Donohue later repudiated the remark, saying the Chamber didn't question the link between human behavior and global warming. But that was not enough, because soon afterward four large companies -- utilities PG&E, Exelon and PNM, plus tech titan Apple — dropped out of the Chamber, and Nike gave up its seat on the board.
Local and regional chambers, on the other hand, tend to be more flexible. A recent report on these chambers as the new civic players in environmental sustainability highlights what some of them in unlikely places are doing to promote new energy-efficient, carbon-conscious economies. The report was produced by Partners for Livable Communities (an organization whose board I am on), in cooperation with more than 1,200 chambers across the country that aren't affiliated with the U.S. Chamber. It doesn't focus on left-leaning towns such as Boulder, Colorado, but on more conservative places: Waco, Texas; Bridgeport, Connecticut; and Knoxville, Tennessee, among others.
Meanwhile, an initiative called Climate Prosperity Inc., is being funded by the Rockefeller Brothers Foundation and headed by Richard C.D. Fleming, president of the St. Louis regional chamber of commerce. Fleming argues that business groups such as his have begun to realize that "energy efficiency and renewable energy can create economic opportunities for their members." It has selected eight pilot communities to showcase how innovation and new strategies can shift regional economies to a low-carbon future, along with the state of Delaware, whose government is emerging as one of the most ambitious in the country in moving to make significant changes in carbon-emissions policy.
In the public sector, a majority of states and countless cities and towns have taken preliminary steps to confront the problem. California has just begun to institute its own broad-based cap-and-trade program to limit greenhouse gases from 600 power plants, refineries and large factories. Six other Western states have joined with California and four Canadian provinces to broaden the area covered by the program. Ten Northeastern states have organized their own trading scheme designed to cut power-plant emissions by 10 percent in the next decade, regardless of what Congress does on cap-and-trade. More than 1,000 mayors have now signed the U.S. Conference of Mayors' Climate Protection Agreement, pledging to reduce carbon emissions in their cities below 1990 levels.
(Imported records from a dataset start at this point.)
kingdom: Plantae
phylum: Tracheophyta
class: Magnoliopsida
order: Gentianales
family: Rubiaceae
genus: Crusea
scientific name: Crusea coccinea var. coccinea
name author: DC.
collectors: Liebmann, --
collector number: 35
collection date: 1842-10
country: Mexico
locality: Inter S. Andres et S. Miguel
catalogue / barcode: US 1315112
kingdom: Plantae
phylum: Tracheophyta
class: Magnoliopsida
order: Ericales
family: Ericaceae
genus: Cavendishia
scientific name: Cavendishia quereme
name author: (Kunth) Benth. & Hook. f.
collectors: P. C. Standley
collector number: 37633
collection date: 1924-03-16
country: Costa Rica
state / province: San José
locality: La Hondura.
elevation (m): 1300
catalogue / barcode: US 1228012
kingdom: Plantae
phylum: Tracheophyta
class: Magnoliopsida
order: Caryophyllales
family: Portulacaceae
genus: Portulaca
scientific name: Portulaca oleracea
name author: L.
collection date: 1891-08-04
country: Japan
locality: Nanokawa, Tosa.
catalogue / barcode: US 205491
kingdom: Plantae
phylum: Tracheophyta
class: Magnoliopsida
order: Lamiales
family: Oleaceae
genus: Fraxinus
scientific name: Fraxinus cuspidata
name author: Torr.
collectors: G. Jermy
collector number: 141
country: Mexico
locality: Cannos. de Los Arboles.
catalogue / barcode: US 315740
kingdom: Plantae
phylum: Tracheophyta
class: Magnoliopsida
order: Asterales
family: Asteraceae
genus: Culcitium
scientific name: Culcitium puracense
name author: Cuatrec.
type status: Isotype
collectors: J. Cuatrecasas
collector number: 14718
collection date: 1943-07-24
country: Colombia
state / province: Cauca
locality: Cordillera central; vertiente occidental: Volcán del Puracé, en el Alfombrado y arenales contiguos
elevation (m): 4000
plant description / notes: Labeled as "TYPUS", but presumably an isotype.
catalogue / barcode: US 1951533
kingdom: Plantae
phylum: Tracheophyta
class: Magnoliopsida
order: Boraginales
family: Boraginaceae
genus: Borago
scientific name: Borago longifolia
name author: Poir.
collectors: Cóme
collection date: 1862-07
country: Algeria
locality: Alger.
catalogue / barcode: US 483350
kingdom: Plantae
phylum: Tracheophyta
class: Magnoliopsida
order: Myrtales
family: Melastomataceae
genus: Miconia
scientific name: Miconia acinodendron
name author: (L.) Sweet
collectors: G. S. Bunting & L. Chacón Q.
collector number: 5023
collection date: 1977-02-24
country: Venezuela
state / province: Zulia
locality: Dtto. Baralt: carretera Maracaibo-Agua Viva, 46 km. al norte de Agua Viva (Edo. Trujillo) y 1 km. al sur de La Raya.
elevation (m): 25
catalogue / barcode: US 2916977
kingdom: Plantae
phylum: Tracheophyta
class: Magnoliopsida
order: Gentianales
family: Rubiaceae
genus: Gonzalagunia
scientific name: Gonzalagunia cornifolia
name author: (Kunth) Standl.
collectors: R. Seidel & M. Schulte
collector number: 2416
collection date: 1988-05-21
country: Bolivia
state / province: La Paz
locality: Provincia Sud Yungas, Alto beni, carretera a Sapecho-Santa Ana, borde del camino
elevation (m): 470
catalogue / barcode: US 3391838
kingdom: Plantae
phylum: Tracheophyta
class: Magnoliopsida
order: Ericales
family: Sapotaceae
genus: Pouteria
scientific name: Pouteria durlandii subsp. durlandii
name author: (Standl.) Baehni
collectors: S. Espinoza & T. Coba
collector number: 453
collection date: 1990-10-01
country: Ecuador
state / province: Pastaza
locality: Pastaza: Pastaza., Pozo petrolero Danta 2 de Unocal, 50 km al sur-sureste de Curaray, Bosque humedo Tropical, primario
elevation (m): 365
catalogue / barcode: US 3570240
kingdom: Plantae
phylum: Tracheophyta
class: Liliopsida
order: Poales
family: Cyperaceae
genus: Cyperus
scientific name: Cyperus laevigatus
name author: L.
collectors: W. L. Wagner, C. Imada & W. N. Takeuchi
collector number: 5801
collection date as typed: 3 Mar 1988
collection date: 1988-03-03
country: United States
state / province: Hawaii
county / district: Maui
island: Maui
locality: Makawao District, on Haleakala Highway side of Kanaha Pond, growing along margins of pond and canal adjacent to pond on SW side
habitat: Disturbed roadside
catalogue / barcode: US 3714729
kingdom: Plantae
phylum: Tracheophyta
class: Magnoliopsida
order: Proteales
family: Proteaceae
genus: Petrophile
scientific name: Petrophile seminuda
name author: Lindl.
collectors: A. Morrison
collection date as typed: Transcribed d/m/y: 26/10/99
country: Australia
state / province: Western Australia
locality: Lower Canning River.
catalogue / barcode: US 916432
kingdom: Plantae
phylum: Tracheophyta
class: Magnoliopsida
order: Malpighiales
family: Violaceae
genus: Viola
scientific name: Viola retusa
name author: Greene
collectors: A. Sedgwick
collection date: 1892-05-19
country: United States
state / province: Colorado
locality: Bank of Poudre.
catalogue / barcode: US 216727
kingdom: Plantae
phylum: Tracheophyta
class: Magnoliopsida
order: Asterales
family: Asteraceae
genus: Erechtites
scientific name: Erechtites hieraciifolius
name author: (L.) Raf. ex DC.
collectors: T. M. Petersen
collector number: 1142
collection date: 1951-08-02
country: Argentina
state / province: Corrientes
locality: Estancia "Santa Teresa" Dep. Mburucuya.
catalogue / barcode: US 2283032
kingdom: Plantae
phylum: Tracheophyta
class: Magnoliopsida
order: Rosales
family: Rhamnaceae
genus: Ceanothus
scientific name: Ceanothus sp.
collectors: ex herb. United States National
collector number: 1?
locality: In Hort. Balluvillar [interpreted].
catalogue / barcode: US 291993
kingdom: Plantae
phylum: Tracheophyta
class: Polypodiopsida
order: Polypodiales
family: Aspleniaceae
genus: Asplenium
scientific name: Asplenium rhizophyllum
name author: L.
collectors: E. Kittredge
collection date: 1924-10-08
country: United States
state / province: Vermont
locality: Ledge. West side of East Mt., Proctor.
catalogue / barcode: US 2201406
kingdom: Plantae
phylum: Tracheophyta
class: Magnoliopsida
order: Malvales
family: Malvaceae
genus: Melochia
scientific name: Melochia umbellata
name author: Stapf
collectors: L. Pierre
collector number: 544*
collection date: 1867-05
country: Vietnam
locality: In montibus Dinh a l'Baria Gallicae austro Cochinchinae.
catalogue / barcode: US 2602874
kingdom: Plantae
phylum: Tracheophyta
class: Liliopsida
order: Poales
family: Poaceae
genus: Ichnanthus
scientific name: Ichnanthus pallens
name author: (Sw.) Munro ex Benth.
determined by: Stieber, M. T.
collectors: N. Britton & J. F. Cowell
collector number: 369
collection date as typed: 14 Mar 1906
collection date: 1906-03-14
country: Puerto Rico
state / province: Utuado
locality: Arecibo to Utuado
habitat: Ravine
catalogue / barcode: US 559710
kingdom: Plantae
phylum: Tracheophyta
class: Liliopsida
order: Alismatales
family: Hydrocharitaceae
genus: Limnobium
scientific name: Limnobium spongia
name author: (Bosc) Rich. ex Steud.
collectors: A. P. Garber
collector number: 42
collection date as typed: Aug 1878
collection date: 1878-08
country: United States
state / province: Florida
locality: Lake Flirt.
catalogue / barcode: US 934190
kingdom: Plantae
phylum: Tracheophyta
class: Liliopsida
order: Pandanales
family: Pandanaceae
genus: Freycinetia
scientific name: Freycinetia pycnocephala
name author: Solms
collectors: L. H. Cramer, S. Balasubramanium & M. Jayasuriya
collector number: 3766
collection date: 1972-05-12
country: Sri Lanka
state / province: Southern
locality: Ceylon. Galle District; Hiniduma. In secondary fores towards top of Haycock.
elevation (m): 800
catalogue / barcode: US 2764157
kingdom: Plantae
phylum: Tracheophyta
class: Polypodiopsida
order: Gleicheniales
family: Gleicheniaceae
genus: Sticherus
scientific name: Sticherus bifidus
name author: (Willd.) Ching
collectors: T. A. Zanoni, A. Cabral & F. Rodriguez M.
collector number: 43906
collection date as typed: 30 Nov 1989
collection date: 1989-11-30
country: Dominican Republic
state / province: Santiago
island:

According to John Byrne, the director for the Center for Energy and Environmental Policy at the University of Delaware, "most U.S. policies with respect to energy efficiency and renewable energy in the past 12 years have been enacted at the state and local levels without a national climate-change policy framework to guide their development." Perhaps that isn't so bad. Because factories, power plants and transportation account for most greenhouse-gas emissions, decisions made at the local level on zoning, planning and building codes are the decisions that really matter. "We cannot succeed globally," Byrne says, "unless we aggressively and effectively act locally."
To be sure, neither business groups nor states and localities are unanimous in their resolve to take on climate change. Most U.S. Chamber members are sticking with the organization in its opposition to strict cap-and-trade legislation; many local chambers agree with them. Some states, especially the smaller rural ones, haven't done much of consequence. But the trend in the larger states and metro areas clearly is in the opposite direction.
So in the coming months, as you hear all the huffing and puffing out of Washington, know this: The country is preparing to confront the climate control issue, even if its capital is not.